People with Type 1 diabetes must check their blood glucose several times a day and inject themselves with insulin to keep their blood sugar levels within a healthy range. A better alternative, long sought by diabetes researchers, would be insulin that is engineered to linger in the bloodstream, becoming active only when needed, such as right after a meal.

One obstacle to developing this kind of “glucose-responsive insulin” is that it is difficult to know how these drugs will behave without testing them in animals. MIT researchers have now created a computer model that should streamline the development process: Their new model can predict how glucose-responsive insulin (GRI) will affect patients’ blood sugar, based on chemical traits such as how quickly the GRI becomes activated in the presence of glucose.

“The concept of GRI has been a longstanding goal of the diabetes field,” says Michael Strano, the Carbon P. Dubbs Professor of Chemical Engineering at MIT. “If done correctly, you could make it so that diabetics could take an occasional dose and never have to worry about their blood sugar.”

The new model allowed the researchers to identify several strong GRI candidates, which they now plan to test in animals.

Strano is the senior author of two recent papers on GRIs, which appear in the journals Nature Chemistry and Advanced Healthcare Materials. The first author of both papers is MIT graduate student Naveed Bakh.

“A rational design”

In recent years, scientists have experimented with several types of GRIs. In the recent Nature Chemistry article, Strano and colleagues outlined some of the progress that has been made and laid out a series of specific synthetic approaches that could help make GRIs a practical reality. These include using mathematical models of the human body to predict how GRIs would behave in patients, making it easier to design and test such drugs.

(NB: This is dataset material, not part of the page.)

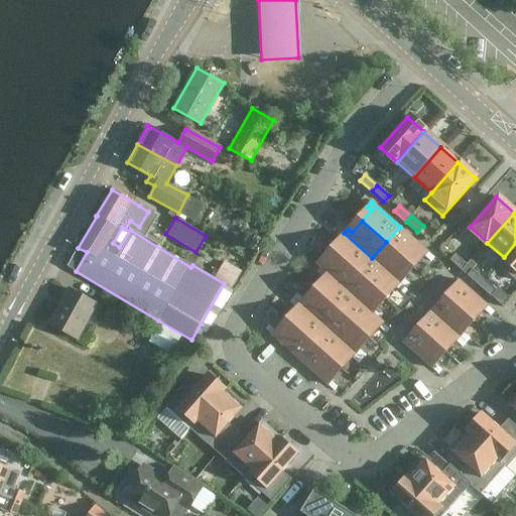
[(428,252),(400,227),(386,242),(410,264),(419,254),(423,257),(428,252)]
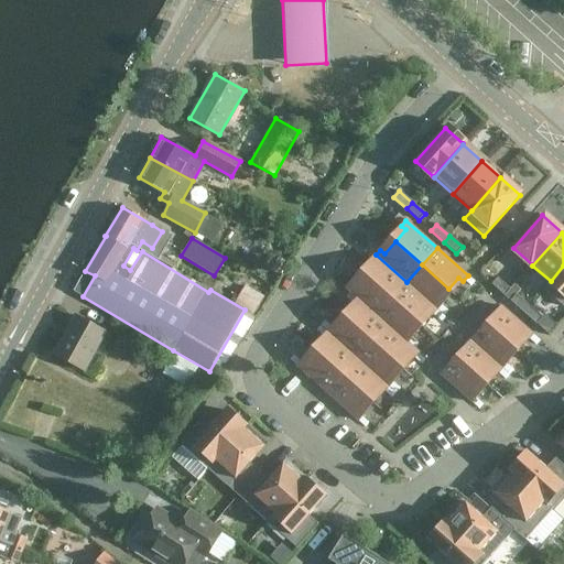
[(376,263),(365,274),(391,299),(407,282),(376,255),(371,259),(376,263)]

In the Advanced Healthcare Materials paper, the MIT team used that type of modeling to analyze insulin that is modified so that it can interact with glucose. The insulin has molecules called PBA attached to it, and these PBA molecules can bind to glucose, which then activates the insulin.

Other GRI approaches that scientists have tried involve insulin embedded into hydrogels that release the drug when they encounter glucose, and insulin-carrying particles made from polymers that degrade when they bind to glucose. In all of these cases, it’s important to know how strongly the glucose will interact with the GRI and how quickly the insulin will begin acting.

The MIT team devised equations that describe the behavior of PBA-modified insulin based on parameters such as how strongly glucose binds to the GRI and how rapidly the insulin is activated. They combined these equations with existing models of how glucose and insulin behave in different compartments of the body, such as blood vessels, muscle, and fatty tissue.

“We started by thinking about the GRI as a set of equations,” Strano says. “The result is the first rational design for the GRI.”

As a result, the researchers can now enter specific GRI traits and model how the GRI will behave in the human body over a 24-hour period, with meals consumed at certain intervals throughout the day. The model predicts how much blood sugar will spike after meals, the strength of the triggered insulin response, and the resulting blood sugar level.

The researchers incorporated the American Diabetes Association’s recommended blood sugar limits into their model, allowing them to determine which GRI parameters produce blood sugar control within the suggested guidelines.

The paper shows that it is possible to optimize the design of chemically modified insulin, says Frank Doyle, the dean of Harvard University’s John A. Paulson School of Engineering and Applied Sciences.

“Furthermore, they demonstrate effective (simulated) control for three meals in a 24-hour period, as well as a missed meal scenario. Taken together, these results reveal the exciting promise of such a strategy for diabetes treatment, along with the opportunity for human clinical evaluation,” says Doyle, who was not involved in the study.

While this model is specific to one category of GRI, the researchers plan to apply this approach to develop similar models for other types of GRIs.

New candidates

Strano says he hopes that other researchers, particularly medicinal chemists, will use the new model to guide development of new GRI candidates. The MIT team is also pursuing several of the best candidates predicted by the model and plans to work with Michael Weiss, a professor of biochemistry at Case Western Reserve University, to test them in mice.

The researchers believe that this approach could be extended to other types of drugs that would respond to changes in physiological conditions, for example, anticoagulants that are activated when blood clotting proteins become elevated.

“We could envision a future where that’s the norm for all therapeutics: We could ask our drugs to modulate their potency based on our immediate, instantaneous need in real time,” Strano says. “That’s pie-in-the-sky at this point, but the starting point of this concept is a model for their design.”

MIT postdoc Gili Bisker and graduate student Michael Lee are also authors of the Advanced Healthcare Materials paper. Other authors of the Nature Chemistry paper include MIT graduate student Abel Cortinas, MIT Institute Professor Robert Langer, MIT associate professor of chemical engineering Daniel Anderson, Case Western Reserve University Professor Michael Weiss, University of North Carolina Associate Professor Zhen Ghu, and JDRF Associate Vice President for Translational Development Sanjoy Dutta.